Monday, October 24, 2005

A few thoughts on a flat tax

If you institute a flat tax, you must eliminate "loopholes", shelters and incentives from the Code. Because such provisions inherently affect those with disposable income to take advantage of them, to include them in a flat tax would cause the actual tax paid by low-income individuals to be a significantly higher percentage of their income. I am inherently opposed to a regressive tax scheme such as this.

The government (rightly or wrongly) uses provisions of the Tax Code to incentivize certain behavior (e.g., saving for retirement). Eliminating such incentives, without replacing them in some way, would negatively impact those behaviors (e.g., people wouldn't save for retirement).

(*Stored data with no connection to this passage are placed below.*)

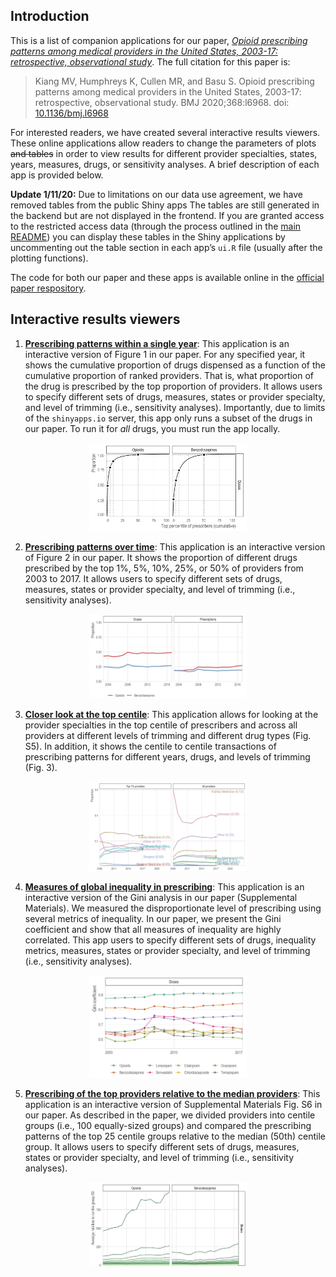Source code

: 
## Introduction

This is a list of companion applications for our paper, [*Opioid
prescribing patterns among medical providers in the United
States, 2003-17: retrospective, observational
study*](https://www.doi.org/10.1136/bmj.l6968). The full citation for
this paper is:

> Kiang MV, Humphreys K, Cullen MR, and Basu S. Opioid prescribing
> patterns among medical providers in the United States, 2003-17:
> retrospective, observational study. BMJ 2020;368:l6968. doi:
> [10.1136/bmj.l6968](https://www.doi.org/10.1136/bmj.l6968)

For interested readers, we have created several interactive results
viewers. These online applications allow readers to change the
parameters of plots ~~and tables~~ in order to view results for
different provider specialties, states, years, measures, drugs, or
sensitivity analyses. A brief description of each app is provided below.

**Update 1/11/20:** Due to limitations on our data use agreement, we
have removed tables from the public Shiny apps The tables are still
generated in the backend but are not displayed in the frontend. If you
are granted access to the restricted access data (through the process
outlined in the [main
README](https://github.com/mkiang/disproportionate_prescribing)) you can
display these tables in the Shiny applications by uncommenting out the
table section in each app’s `ui.R` file (usually after the plotting
functions).

The code for both our paper and these apps is available online in the
[official paper
respository](https://github.com/mkiang/disproportionate_prescribing).

## Interactive results viewers

1.  [**Prescribing patterns within a single
    year**](https://sanjaybasu.shinyapps.io/lorenz_curve_app/): This
    application is an interactive version of Figure 1 in our paper. For
    any specified year, it shows the cumulative proportion of drugs
    dispensed as a function of the cumulative proportion of ranked
    providers. That is, what proportion of the drug is prescribed by the
    top proportion of providers. It allows users to specify different
    sets of drugs, measures, states or provider specialty, and level of
    trimming (i.e., sensitivity analyses). Importantly, due to limits of
    the `shinyapps.io` server, this app only runs a subset of the drugs
    in our paper. To run it for *all* drugs, you must run the app
    locally.

<p align="center">

<img src="./../misc/lorenz_app_sample.png" width="50%" />

</p>

2.  [**Prescribing patterns over
    time**](https://sanjaybasu.shinyapps.io/prescribing_over_time_app/):
    This application is an interactive version of Figure 2 in our paper.
    It shows the proportion of different drugs prescribed by the top 1%,
    5%, 10%, 25%, or 50% of providers from 2003 to 2017. It allows users
    to specify different sets of drugs, measures, states or provider
    specialty, and level of trimming (i.e., sensitivity analyses).

<p align="center">

<img src="./../misc/top_centile_prescribing_sample.png" width="50%" />

</p>

3.  [**Closer look at the top
    centile**](https://sanjaybasu.shinyapps.io/inequality_over_time_app/):
    This application allows for looking at the provider specialties in
    the top centile of prescribers and across all providers at different
    levels of trimming and different drug types (Fig. S5). In addition,
    it shows the centile to centile transactions of prescribing patterns
    for different years, drugs, and levels of trimming (Fig. 3).

<p align="center">

<img src="./../misc/top_centile_app_sample.png" width="50%" />

</p>

4.  [**Measures of global inequality in
    prescribing**](https://sanjaybasu.shinyapps.io/top_centile_app/):
    This application is an interactive version of the Gini analysis in
    our paper (Supplemental Materials). We measured the disproportionate
    level of prescribing using several metrics of inequality. In our
    paper, we present the Gini coefficient and show that all measures of
    inequality are highly correlated. This app users to specify
    different sets of drugs, inequality metrics, measures, states or
    provider specialty, and level of trimming (i.e., sensitivity
    analyses).

<p align="center">

<img src="./../misc/ineq_app_sample.png" width="50%" />

</p>

5.  [**Prescribing of the top providers relative to the median
    providers**](https://sanjaybasu.shinyapps.io/ntile_relative_app/):
    This application is an interactive version of Supplemental Materials
    Fig. S6 in our paper. As described in the paper, we divided
    providers into centile groups (i.e., 100 equally-sized groups) and
    compared the prescribing patterns of the top 25 centile groups
    relative to the median (50th) centile group. It allows users to
    specify different sets of drugs, measures, states or provider
    specialty, and level of trimming (i.e., sensitivity analyses).

<p align="center">

<img src="./../misc/rel_prescribing_app_sample.png" width="50%" />

</p>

...The standard response to this is "tough luck. personal responsibility." Intellectually, I agree with this. However, 30 years down the line, when grandma starts starving (through her own poor planning), the government at that time will step in to save her. There's no political alternative, IMO.

...That means government money.

...That means more taxes...

...Aaaaaand we're right back where we started from.

2 Comments:

At 4:57 PM, Blogger The Mean Guy said...

what do you think about replacing income tax with a national sales tax?

 
At 6:01 AM, Blogger Steve72 said...

I am opposed to it for several reasons. First, it falls victim to the same difficulties described above. Now, depending on how you describe "sales", that could be avoided (for example, making investments exempt, or giving them tax advantages could encourage savings). However, wehen you do that, you necessarily increase the tax that must be applied on the remainder of the sales (e.g., consumer goods). This, again, inherently affects those with less disposable income.

I suppose you could exempt necessities as well, but if you do that, you're really going to have a narrow swath of products that can be taxed.

Additionally, at core, our economy is based on people buying stuff. Taxing stuff inherently discourages people from buying stuff (even if they have more disposable income to use on stuff). If you discourage the purchase of stuff, you will suppress the economy as a whole.